• [DATA FOR THIS EXERCISE]:

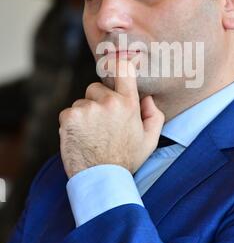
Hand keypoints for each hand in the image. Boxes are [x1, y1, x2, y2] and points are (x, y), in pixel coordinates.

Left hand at [59, 60, 164, 178]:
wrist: (101, 179)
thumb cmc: (126, 159)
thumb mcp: (150, 140)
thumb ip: (155, 115)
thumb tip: (147, 98)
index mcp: (128, 104)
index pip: (122, 67)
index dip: (117, 63)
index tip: (114, 64)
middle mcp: (108, 102)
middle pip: (96, 88)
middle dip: (98, 101)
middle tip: (103, 123)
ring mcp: (87, 109)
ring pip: (82, 102)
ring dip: (85, 114)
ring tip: (92, 134)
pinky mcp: (70, 117)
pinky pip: (69, 112)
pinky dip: (72, 123)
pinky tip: (80, 137)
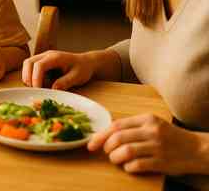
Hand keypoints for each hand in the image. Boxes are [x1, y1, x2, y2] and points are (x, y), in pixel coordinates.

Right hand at [21, 50, 94, 89]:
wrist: (86, 62)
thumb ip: (65, 82)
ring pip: (27, 64)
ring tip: (33, 87)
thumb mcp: (77, 77)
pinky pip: (30, 67)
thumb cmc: (83, 69)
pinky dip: (29, 76)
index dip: (36, 78)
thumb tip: (53, 89)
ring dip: (27, 76)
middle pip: (29, 62)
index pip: (39, 65)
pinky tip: (36, 84)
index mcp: (56, 57)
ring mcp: (43, 57)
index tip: (37, 89)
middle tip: (32, 89)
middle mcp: (47, 55)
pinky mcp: (42, 62)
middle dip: (27, 76)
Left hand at [88, 114, 203, 175]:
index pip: (116, 125)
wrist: (197, 149)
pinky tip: (129, 167)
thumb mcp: (152, 124)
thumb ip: (132, 127)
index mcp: (147, 119)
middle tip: (107, 152)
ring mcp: (157, 147)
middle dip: (107, 147)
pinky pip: (137, 165)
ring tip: (116, 160)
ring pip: (125, 152)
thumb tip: (106, 134)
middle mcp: (151, 131)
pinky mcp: (162, 162)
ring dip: (115, 158)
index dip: (101, 135)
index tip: (91, 144)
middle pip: (118, 138)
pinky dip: (128, 167)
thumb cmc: (170, 137)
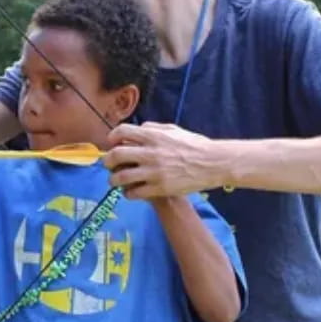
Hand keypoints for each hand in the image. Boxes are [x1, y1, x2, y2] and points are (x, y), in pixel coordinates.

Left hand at [103, 122, 221, 198]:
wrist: (213, 163)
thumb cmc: (194, 145)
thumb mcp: (173, 130)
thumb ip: (153, 128)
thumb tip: (137, 129)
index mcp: (153, 136)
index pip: (121, 132)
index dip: (112, 138)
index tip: (111, 144)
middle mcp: (151, 153)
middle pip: (116, 156)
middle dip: (107, 161)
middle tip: (109, 165)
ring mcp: (154, 172)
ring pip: (121, 177)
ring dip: (113, 180)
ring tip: (115, 181)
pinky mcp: (160, 188)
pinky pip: (134, 193)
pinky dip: (128, 193)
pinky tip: (131, 191)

• [ASSIGNED TASK]: Which lines of the data hold the string "hand"? Return each of them.

• [ANSWER TO THE PROBLEM]:
Hand keypoints for each hand in the image. Boxes are [x1, y1, x2, y2] and points are (x, y), in pixel coordinates.
Left hand at [59, 60, 164, 178]:
Hand keypoints for each hand in the image. Boxes are [x1, y1, x2, y2] and points are (x, y), in pixel coordinates.
Right hand at [21, 50, 94, 89]:
Left hand at [88, 114, 203, 175]:
Hand keypoints for each hand in the image. Boxes are [x1, y1, x2, y2] and points are (x, y), in pixel coordinates.
Left hand at [103, 122, 221, 198]:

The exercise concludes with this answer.